[THE DATA]:
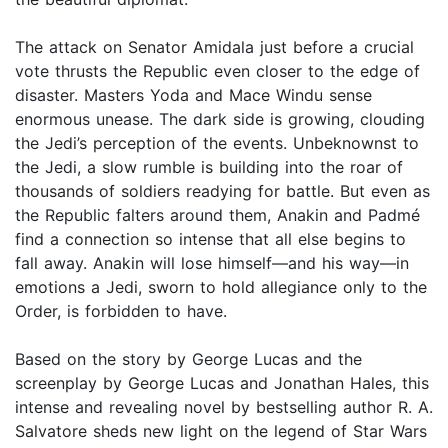
The attack on Senator Amidala just before a crucial
vote thrusts the Republic even closer to the edge of
disaster. Masters Yoda and Mace Windu sense
enormous unease. The dark side is growing, clouding
the Jedi’s perception of the events. Unbeknownst to
the Jedi, a slow rumble is building into the roar of
thousands of soldiers readying for battle. But even as
the Republic falters around them, Anakin and Padmé
find a connection so intense that all else begins to
fall away. Anakin will lose himself—and his way—in
emotions a Jedi, sworn to hold allegiance only to the
Order, is forbidden to have.
Based on the story by George Lucas and the
screenplay by George Lucas and Jonathan Hales, this
intense and revealing novel by bestselling author R. A.
Salvatore sheds new light on the legend of Star Wars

[REQUIRED WORK]:
Reproduce, word for word, the text of the entry above, leaving out the picture.

[ANSWER FOR THE TASK]:
The attack on Senator Amidala just before a crucial
vote thrusts the Republic even closer to the edge of
disaster. Masters Yoda and Mace Windu sense
enormous unease. The dark side is growing, clouding
the Jedi’s perception of the events. Unbeknownst to
the Jedi, a slow rumble is building into the roar of
thousands of soldiers readying for battle. But even as
the Republic falters around them, Anakin and Padmé
find a connection so intense that all else begins to
fall away. Anakin will lose himself—and his way—in
emotions a Jedi, sworn to hold allegiance only to the
Order, is forbidden to have.
Based on the story by George Lucas and the
screenplay by George Lucas and Jonathan Hales, this
intense and revealing novel by bestselling author R. A.
Salvatore sheds new light on the legend of Star Wars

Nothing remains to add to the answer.